Exercise prompt:
Begin with the line holding "the closing date.", then print every line after it through the end of the data, exactly and with nothing added.

---------- Material provided

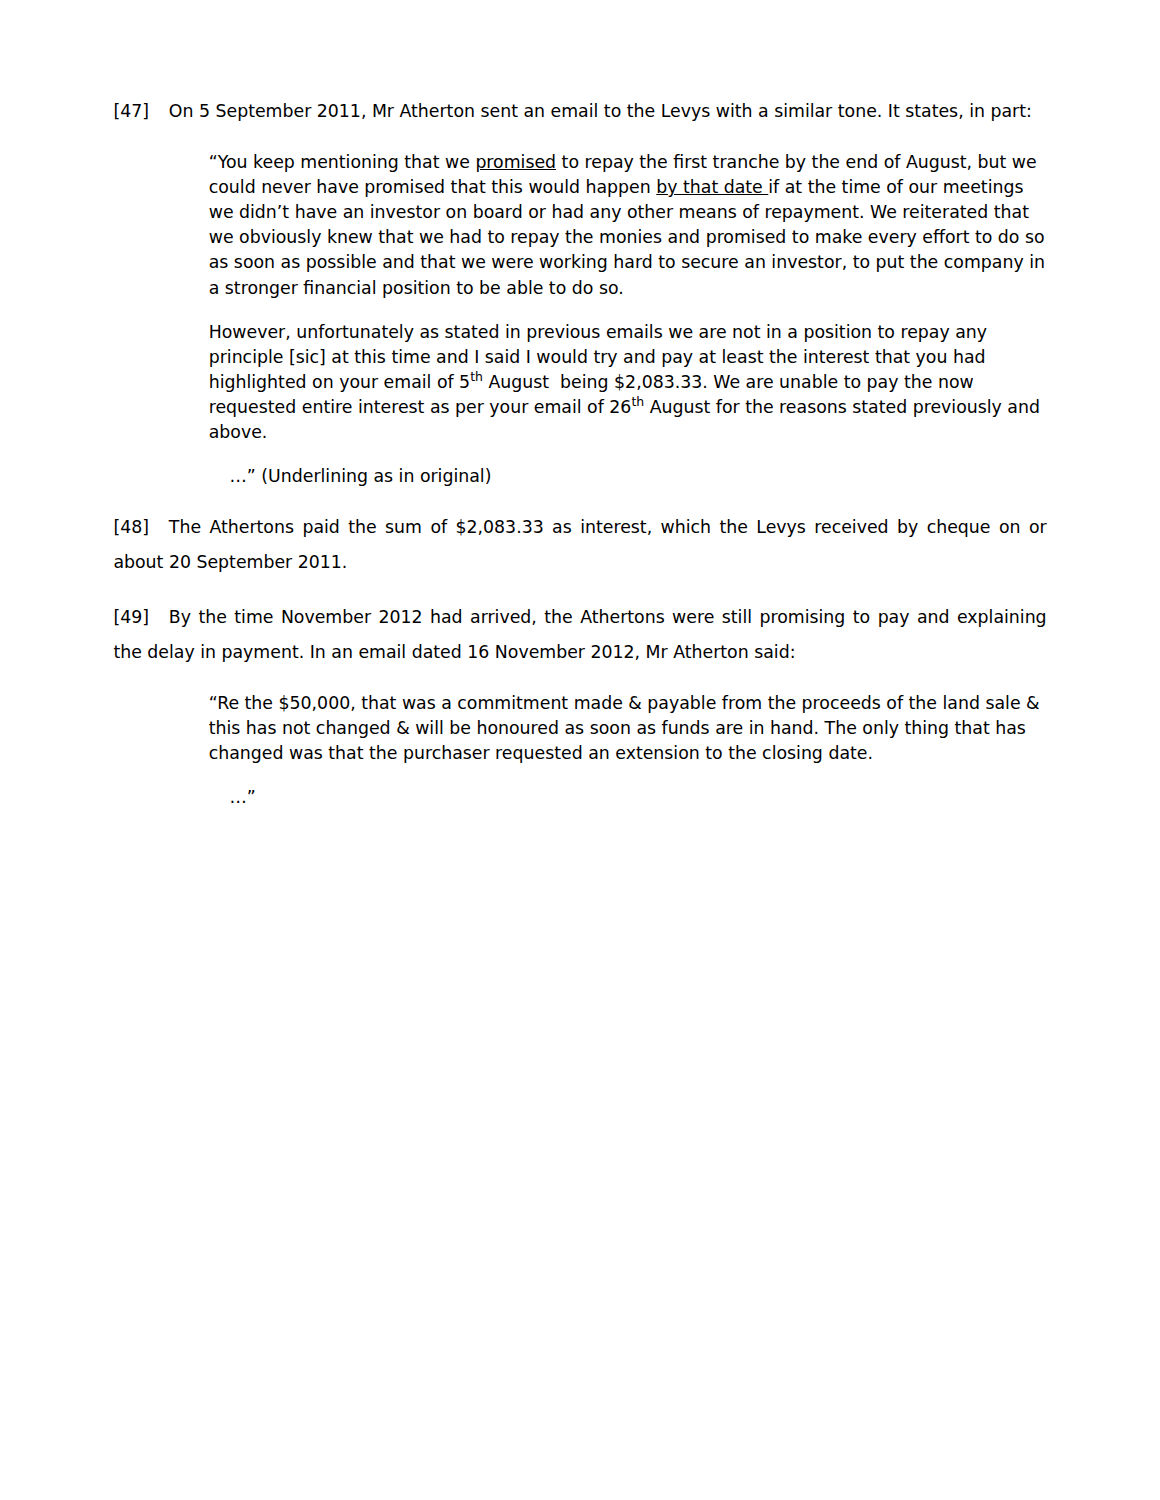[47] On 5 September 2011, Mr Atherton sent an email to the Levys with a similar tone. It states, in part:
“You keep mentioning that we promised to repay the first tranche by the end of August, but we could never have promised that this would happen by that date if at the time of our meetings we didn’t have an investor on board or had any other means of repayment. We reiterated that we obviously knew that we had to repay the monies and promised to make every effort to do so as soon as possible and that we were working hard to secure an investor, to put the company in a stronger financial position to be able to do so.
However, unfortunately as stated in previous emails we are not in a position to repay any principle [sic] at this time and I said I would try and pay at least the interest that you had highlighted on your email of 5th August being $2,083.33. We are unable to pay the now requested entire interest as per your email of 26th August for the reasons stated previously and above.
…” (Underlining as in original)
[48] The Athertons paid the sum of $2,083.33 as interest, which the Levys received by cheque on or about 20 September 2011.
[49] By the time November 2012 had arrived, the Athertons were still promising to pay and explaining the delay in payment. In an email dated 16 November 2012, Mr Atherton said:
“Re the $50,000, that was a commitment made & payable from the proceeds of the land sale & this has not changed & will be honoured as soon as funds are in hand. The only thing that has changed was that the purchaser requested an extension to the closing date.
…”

--------------------

Answer section:
“Re the $50,000, that was a commitment made & payable from the proceeds of the land sale & this has not changed & will be honoured as soon as funds are in hand. The only thing that has changed was that the purchaser requested an extension to the closing date.
…”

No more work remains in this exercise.